Ford spokesman Michael Levine side-stepped questions of a short-term product drought. "We're bullish on our strong pipeline of all-new cars, trucks and SUVs coming in the next five years," he told Reuters. "What's more, the vehicles that we are launching ... will continue to deliver high transaction prices and good business."
For a graphic on Ford and GM spending, click here
PROFIT PER VEHICLE
For much of the past decade, Ford has benefited from management and marketing problems at GM, including GM's 2009 bankruptcy and a safety scandal that hobbled the company in 2014.
Now, however, Ford confronts a crosstown rival largely free of debt and focused on grabbing market share from Ford, particularly in the truck and SUV segments which account for most of both companies' profits.
GM, the No. 1 U.S. automaker, is in the midst of a prolific four-year patch of new vehicle launches, many approved by Mary Barra, the company's former head of global product development who was named CEO in January 2014.
In hindsight, GM benefited from its bankruptcy, as it emerged essentially debt-free and able to spend more on new products. Ford did not seek bankruptcy during last decade's auto industry crisis, and instead borrowed heavily to survive it, leaving it short on cash to invest in new vehicles.
That result of that disparity is now becoming evident. A Reuters analysis shows that over the past two years GM has surpassed Ford in pretax profit per vehicle in North America. In 2016, Ford made $2,981 (2,296 pounds) per vehicle, calculated by dividing pretax earnings by the number of vehicles sold, compared with $3,044 for GM. And GM plans to solidify that lead by rolling out a volley of new models aimed at the heart of Ford's lineup.
GM has invested billions of dollars over the past three years to overhaul many of its best-selling truck and SUV models, including the full-size Chevrolet Suburban and Cadillac Escalade SUVs that dominate their sector and typically boast pretax margins of $20,000 or more.
GM also has boosted its share of the U.S. truck market with the 2014 launch of the mid-size Chevrolet Colorado and GMC Canyon pickups. Ford's rival to the Colorado - an all-new Ranger pickup - is not expected to debut until early 2019.
Over the past five years, both companies have spent roughly the same - about 8 percent to 10 percent of revenue - on capital equipment, engineering, and research and development, Reuters analysis shows. But GM has brought far more new and redesigned vehicles to market in the United States in the past three years.

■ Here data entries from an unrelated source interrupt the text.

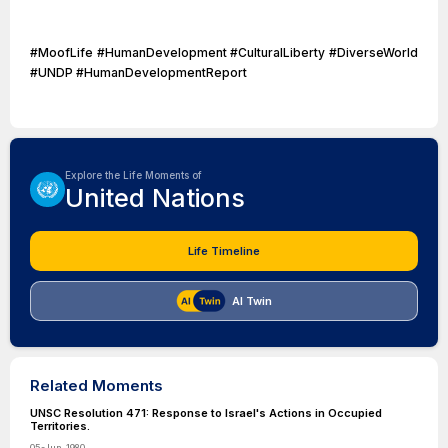
#MoofLife #HumanDevelopment #CulturalLiberty #DiverseWorld
#UNDP #HumanDevelopmentReport
Explore the Life Moments of
United Nations
Life Timeline
AI Twin
Related Moments
UNSC Resolution 471: Response to Israel's Actions in Occupied
Territories.
05-Jun-1980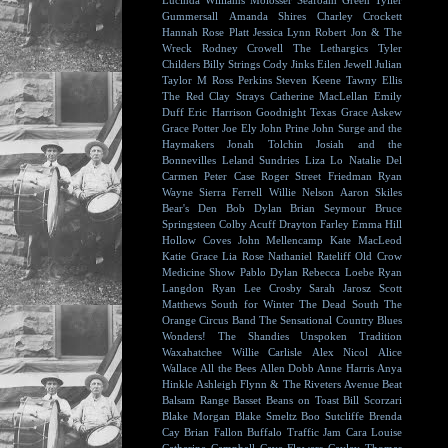
Lucinda Williams
Molosser
Seafoam Green
Tyller
Gummersall
Amanda Shires
Charley Crockett
Hannah Rose Platt
Jessica Lynn
Robert Jon & The
Wreck
Rodney Crowell
The Lethargics
Tyler
Childers
Billy Strings
Cody Jinks
Eilen Jewell
Julian
Taylor
M Ross Perkins
Steven Keene
Tawny Ellis
The Red Clay Strays
Catherine MacLellan
Emily
Duff
Eric Harrison
Goodnight Texas
Grace Askew
Grace Potter
Joe Ely
John Prine
John Surge and the
Haymakers
Jonah Tolchin
Josiah and the
Bonnevilles
Leland Sundries
Liza Lo
Natalie Del
Carmen
Peter Case
Roger Street Friedman
Ryan
Wayne
Sierra Ferrell
Willie Nelson
Aaron Skiles
Bear's Den
Bob Dylan
Brian Seymour
Bruce
Springsteen
Colby Acuff
Drayton Farley
Emma Hill
Hollow Coves
John Mellencamp
Kate MacLeod
Katie Grace
Lia Rose
Nathaniel Rateliff
Old Crow
Medicine Show
Pablo Dylan
Rebecca Loebe
Ryan
Langdon
Ryan Lee Crosby
Sarah Jarosz
Scott
Matthews
South for Winter
The Dead South
The
Orange Circus Band
The Sensational Country Blues
Wonders!
The Shandies
Unspoken Tradition
Waxahatchee
Willie Carlisle
Alex Nicol
Alice
Wallace
All the Bees
Allen Dobb
Anne Harris
Anya
Hinkle
Ashleigh Flynn & The Riveters
Avenue Beat
Balsam Range
Basset
Beans on Toast
Bill Scorzari
Blake Morgan
Blake Smeltz
Boo Sutcliffe
Brenda
Cay
Brian Fallon
Buffalo Traffic Jam
Cara Louise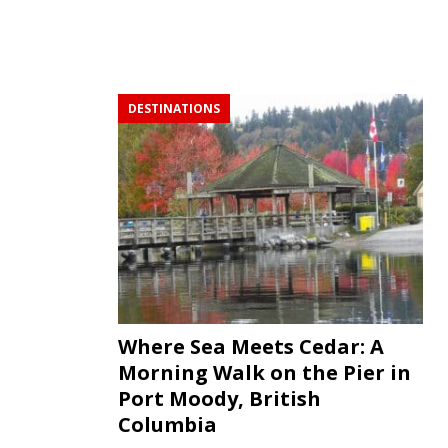
DESTINATIONS
Where Sea Meets Cedar: A
Morning Walk on the Pier in
Port Moody, British
Columbia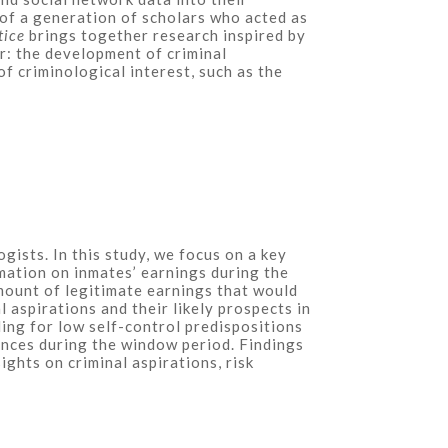
 of a generation of scholars who acted as
tice
brings together research inspired by
r: the development of criminal
f criminological interest, such as the
ists. In this study, we focus on a key
mation on inmates’ earnings during the
amount of legitimate earnings that would
aspirations and their likely prospects in
ling for low self-control predispositions
rences during the window period. Findings
ghts on criminal aspirations, risk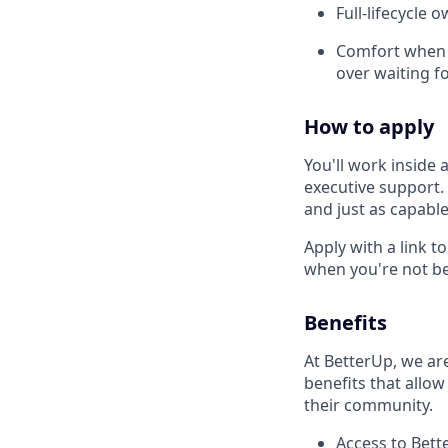
Full-lifecycle 
Comfort when t
over waiting fo
How to apply
You'll work inside
executive support.
and just as capable
Apply with a link t
when you're not be
Benefits
At BetterUp, we ar
benefits that allow
their community.
Access to Bett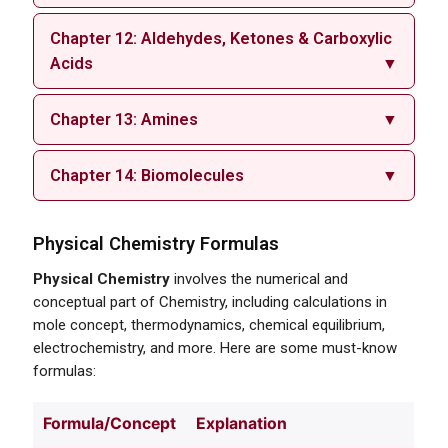
Chapter 12: Aldehydes, Ketones & Carboxylic
Acids
▼
Chapter 13: Amines
▼
Chapter 14: Biomolecules
▼
Physical Chemistry Formulas
Physical Chemistry
involves the numerical and
conceptual part of Chemistry, including calculations in
mole concept, thermodynamics, chemical equilibrium,
electrochemistry, and more. Here are some must-know
formulas:
Formula/Concept
Explanation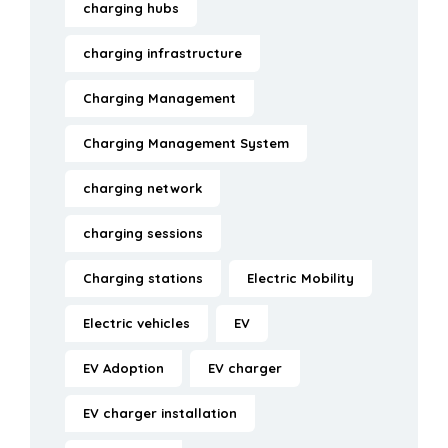
charging hubs
charging infrastructure
Charging Management
Charging Management System
charging network
charging sessions
Charging stations
Electric Mobility
Electric vehicles
EV
EV Adoption
EV charger
EV charger installation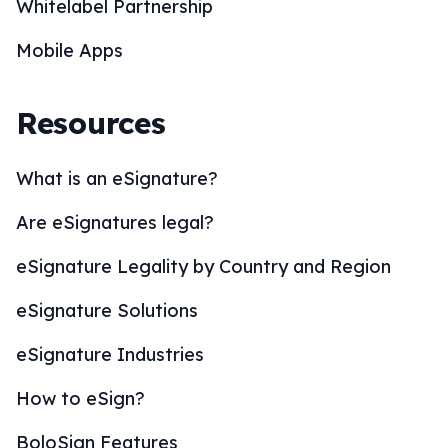
Whitelabel Partnership
Mobile Apps
Resources
What is an eSignature?
Are eSignatures legal?
eSignature Legality by Country and Region
eSignature Solutions
eSignature Industries
How to eSign?
BoloSign Features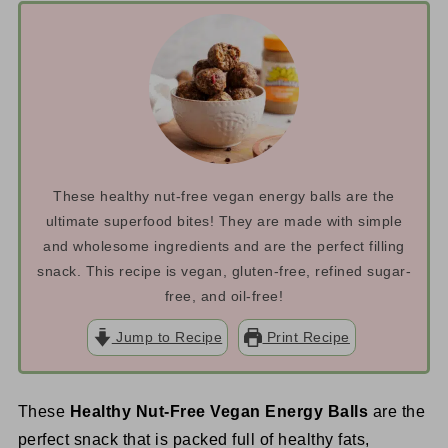
These healthy nut-free vegan energy balls are the
ultimate superfood bites! They are made with simple
and wholesome ingredients and are the perfect filling
snack. This recipe is vegan, gluten-free, refined sugar-
free, and oil-free!
Jump to Recipe
Print Recipe
These
Healthy Nut-Free Vegan Energy Balls
are the
perfect snack that is packed full of healthy fats,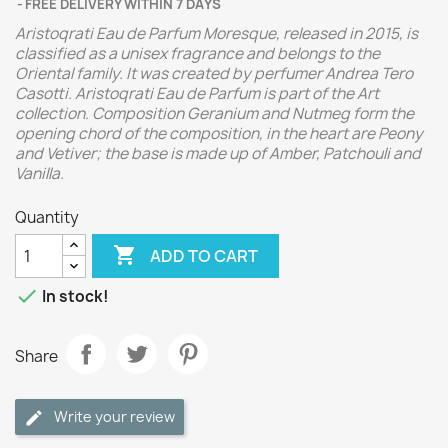
FREE DELIVERY WITHIN 7 DAYS
Aristoqrati Eau de Parfum Moresque, released in 2015, is
classified as a unisex fragrance and belongs to the
Oriental family. It was created by perfumer Andrea Tero
Casotti. Aristoqrati Eau de Parfum is part of the Art
collection. Composition Geranium and Nutmeg form the
opening chord of the composition, in the heart are Peony
and Vetiver; the base is made up of Amber, Patchouli and
Vanilla.
Quantity

ADD TO CART

In stock!
Share
Write your review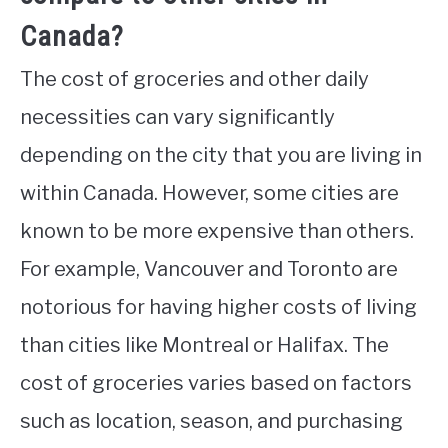
Canada?
The cost of groceries and other daily
necessities can vary significantly
depending on the city that you are living in
within Canada. However, some cities are
known to be more expensive than others.
For example, Vancouver and Toronto are
notorious for having higher costs of living
than cities like Montreal or Halifax. The
cost of groceries varies based on factors
such as location, season, and purchasing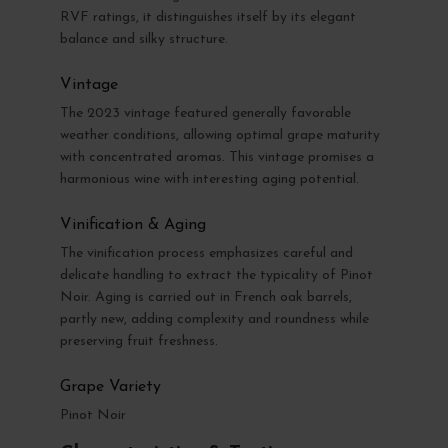
RVF ratings, it distinguishes itself by its elegant
balance and silky structure.
Vintage
The 2023 vintage featured generally favorable
weather conditions, allowing optimal grape maturity
with concentrated aromas. This vintage promises a
harmonious wine with interesting aging potential.
Vinification & Aging
The vinification process emphasizes careful and
delicate handling to extract the typicality of Pinot
Noir. Aging is carried out in French oak barrels,
partly new, adding complexity and roundness while
preserving fruit freshness.
Grape Variety
Pinot Noir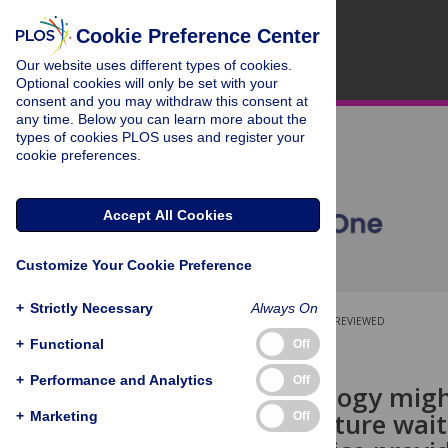
Cookie Preference Center
Our website uses different types of cookies.
Optional cookies will only be set with your
consent and you may withdraw this consent at
any time. Below you can learn more about the
types of cookies PLOS uses and register your
cookie preferences.
Accept All Cookies
Customize Your Cookie Preference
+
Strictly Necessary
Always On
OPEN ACCESS
PEER-REVIEWED
+
Functional
Off
RESEARCH ARTICLE
+
Performance and Analytics
Off
How psychology might 
Perceived future wai
+
Marketing
Off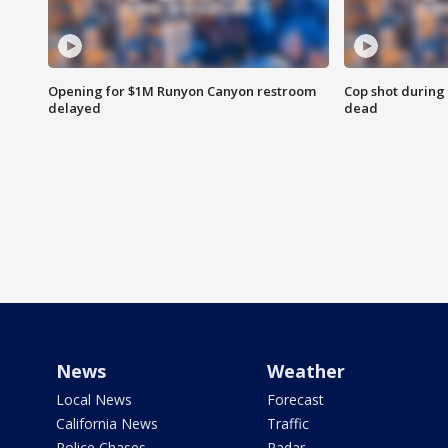
Opening for $1M Runyon Canyon restroom
Cop shot during 
delayed
dead
News
Weather
Local News
Forecast
California News
Traffic
Police Chases
Radar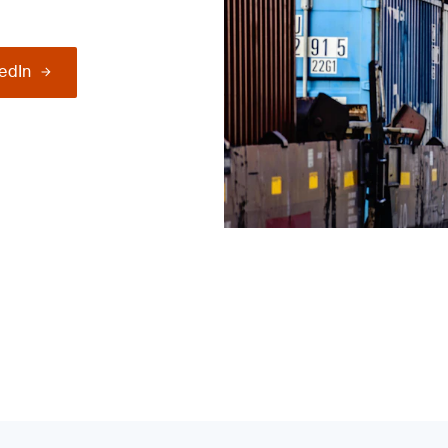
kedIn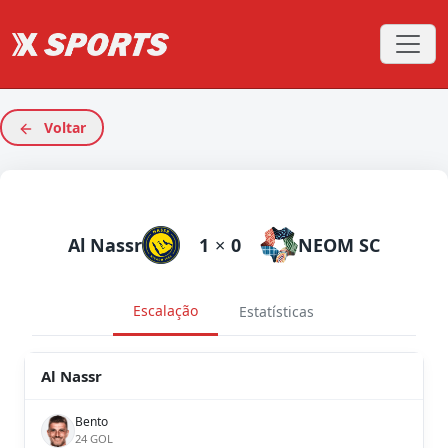
Voltar
Al Nassr
1
×
0
NEOM SC
Escalação
Estatísticas
Al Nassr
Bento
24 GOL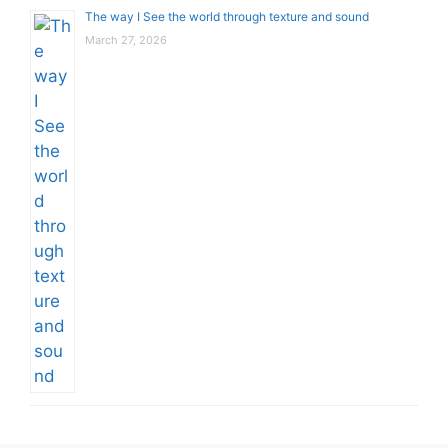
The way I See the world through texture and sound
March 27, 2026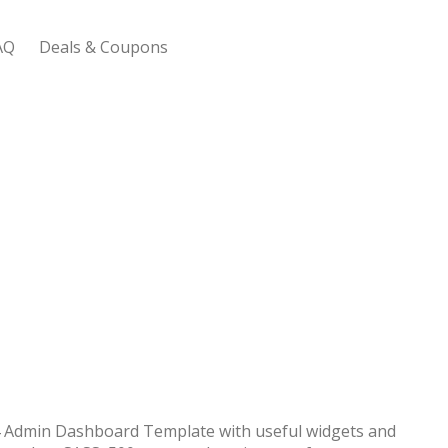
AQ
Deals & Coupons
 Bootstrap Framework
 Admin Dashboard Template with useful widgets and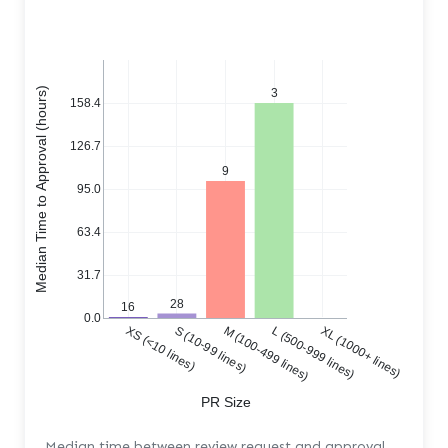
Median Time to Approval (hours)
3
158.4
126.7
9
95.0
63.4
31.7
28
16
0.0
XS (<10 lines)
S (10-99 lines)
M (100-499 lines)
L (500-999 lines)
XL (1000+ lines)
PR Size
Median time between review request and approval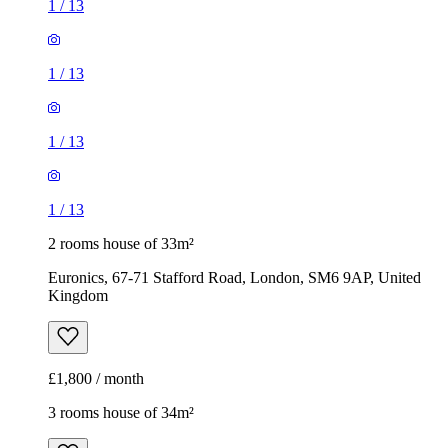
1
/
13
1
/
13
1
/
13
1
/
13
2 rooms house of 33m²
Euronics, 67-71 Stafford Road, London, SM6 9AP, United
Kingdom
£1,800 / month
3 rooms house of 34m²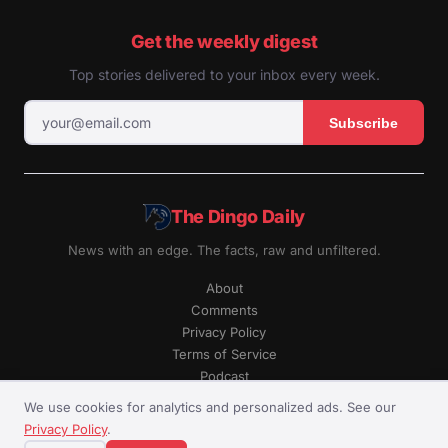
Get the weekly digest
Top stories delivered to your inbox every week.
Subscribe
The Dingo Daily
News with an edge. The facts, raw and unfiltered.
About
Comments
Privacy Policy
Terms of Service
Podcast
RSS
We use cookies for analytics and personalized ads. See our
Privacy Policy
.
© The Dingo Daily. All rights reserved.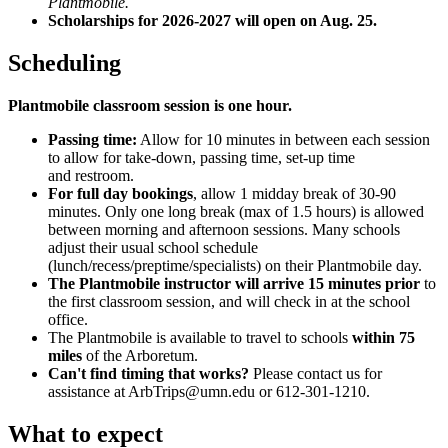
Plantmobile.
Scholarships for 2026-2027 will open on Aug. 25.
Scheduling
Plantmobile classroom session is one hour.
Passing time:
Allow for 10 minutes in between each session
to allow for take-down, passing time, set-up time
and restroom.
For full day bookings
, allow 1 midday break of 30-90
minutes.
Only one long break (max of 1.5 hours) is allowed
between morning and afternoon sessions. Many schools
adjust their usual school schedule
(lunch/recess/preptime/specialists) on their Plantmobile day.
The Plantmobile instructor will arrive 15 minutes prior
to
the first classroom session, and will check in at the school
office.
The Plantmobile is available to travel to schools
within 75
miles
of the Arboretum.
Can't find timing that works?
Please contact us for
assistance at
ArbTrips@umn.edu
or 612-301-1210.
What to expect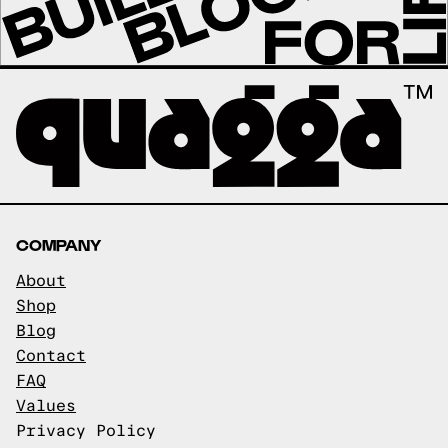
COMPANY
About
Shop
Blog
Contact
FAQ
Values
Privacy Policy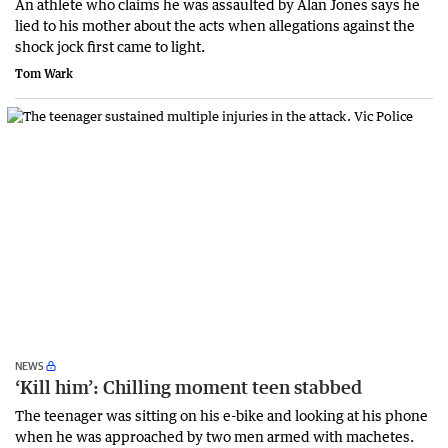
An athlete who claims he was assaulted by Alan Jones says he
lied to his mother about the acts when allegations against the
shock jock first came to light.
Tom Wark
NEWS
‘Kill him’: Chilling moment teen stabbed
The teenager was sitting on his e-bike and looking at his phone
when he was approached by two men armed with machetes.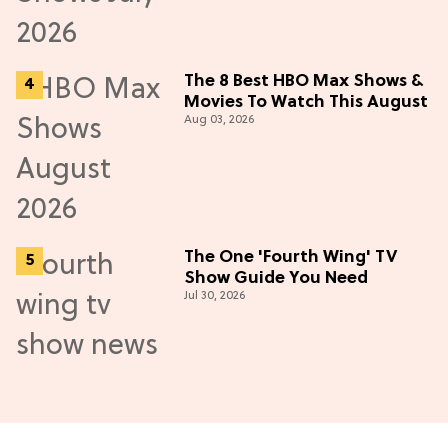
The 8 Best HBO Max Shows &
Movies To Watch This August
Aug 03, 2026
The One 'Fourth Wing' TV
Show Guide You Need
Jul 30, 2026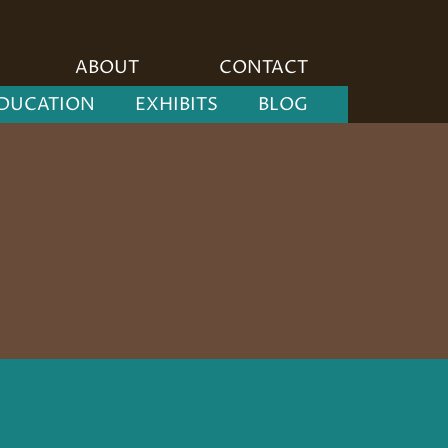
ABOUT
CONTACT
DUCATION
EXHIBITS
BLOG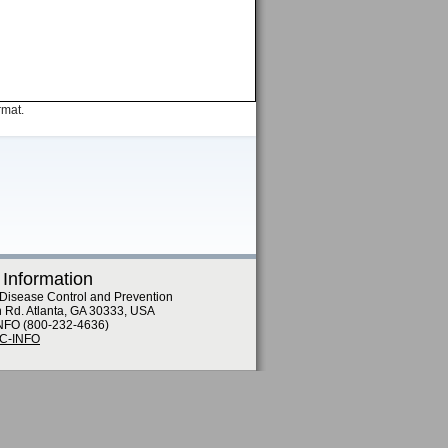
rmat.
 Information
 Disease Control and Prevention
n Rd. Atlanta, GA 30333, USA
NFO (800-232-4636)
DC-INFO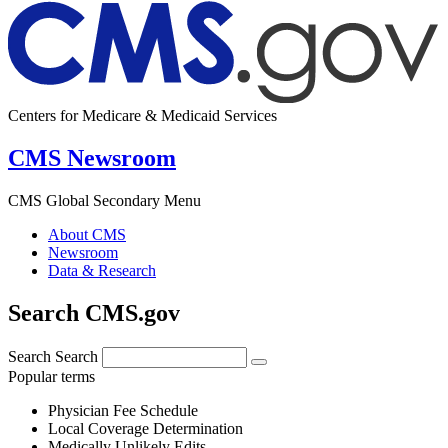
Centers for Medicare & Medicaid Services
CMS Newsroom
CMS Global Secondary Menu
About CMS
Newsroom
Data & Research
Search CMS.gov
Search
Search
Popular terms
Physician Fee Schedule
Local Coverage Determination
Medically Unlikely Edits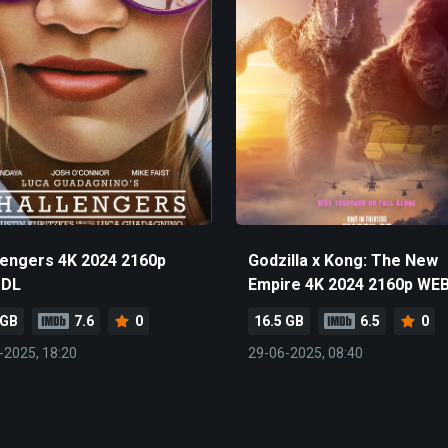
lengers 4K 2024 2160p
Godzilla x Kong: The New
-DL
Empire 4K 2024 2160p WE
 GB
7.6
0
16.5 GB
6.5
0
-2025, 18:20
29-06-2025, 08:40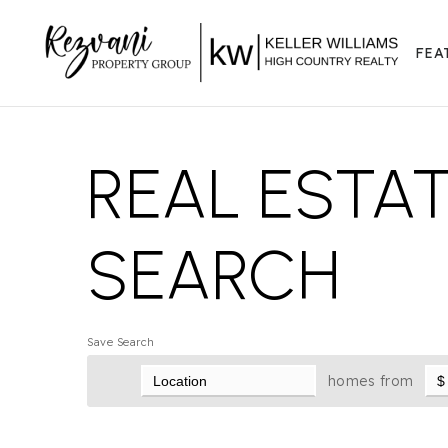
FEA
REAL ESTA
SEARCH
Save Search
homes from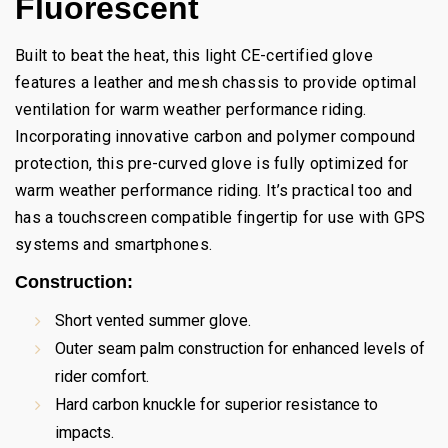
Fluorescent
Built to beat the heat, this light CE-certified glove
features a leather and mesh chassis to provide optimal
ventilation for warm weather performance riding.
Incorporating innovative carbon and polymer compound
protection, this pre-curved glove is fully optimized for
warm weather performance riding. It’s practical too and
has a touchscreen compatible fingertip for use with GPS
systems and smartphones.
Construction:
Short vented summer glove.
Outer seam palm construction for enhanced levels of
rider comfort.
Hard carbon knuckle for superior resistance to
impacts.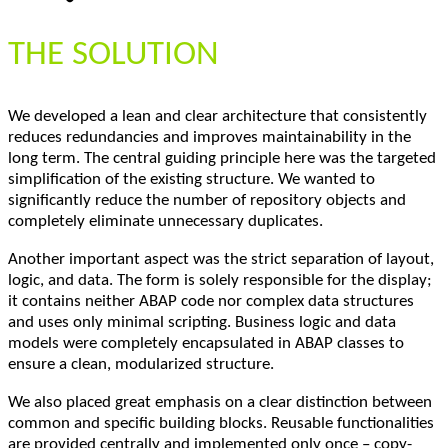
THE SOLUTION
We developed a lean and clear architecture that consistently
reduces redundancies and improves maintainability in the
long term. The central guiding principle here was the targeted
simplification of the existing structure. We wanted to
significantly reduce the number of repository objects and
completely eliminate unnecessary duplicates.
Another important aspect was the strict separation of layout,
logic, and data. The form is solely responsible for the display;
it contains neither ABAP code nor complex data structures
and uses only minimal scripting. Business logic and data
models were completely encapsulated in ABAP classes to
ensure a clean, modularized structure.
We also placed great emphasis on a clear distinction between
common and specific building blocks. Reusable functionalities
are provided centrally and implemented only once – copy-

"GM seems to be getting more for its money and realizing the results sooner," said Joe Langley, an analyst with IHS Markit.
To see a comparison of Ford and GM's expected new and redesigned vehicles over the next four years, click on
Earlier this month, Ford's U.S. sales and marketing chief Mark LaNeve acknowledged the company had missed an opportunity by "not participating in" the mid-size truck and compact crossover segments where GM is well positioned.
Ford also has lagged in redesigning its eight-year-old Expedition and Navigator SUVs, which go up against GM's Suburban and Escalade, and finally will be overhauled this fall.
One of the biggest challenges for Ford will come next year, when its market-leading F-150 truck will be challenged by GM's redesigned Chevrolet Silverado and GMC Sierra pickups.
A year after that, GM is expected to launch new heavy-duty editions of the Silverado and Sierra to challenge Ford's F-Series Super Duty, which is one of the industry's most profitable vehicles.
Altogether, GM plans five launches in 2018 and eight in 2019, according to industry sources familiar with the company's plans. In comparison, Ford expects to unveil only two redesigned vehicles in 2018 and will only reach some kind of parity with six launches in 2019.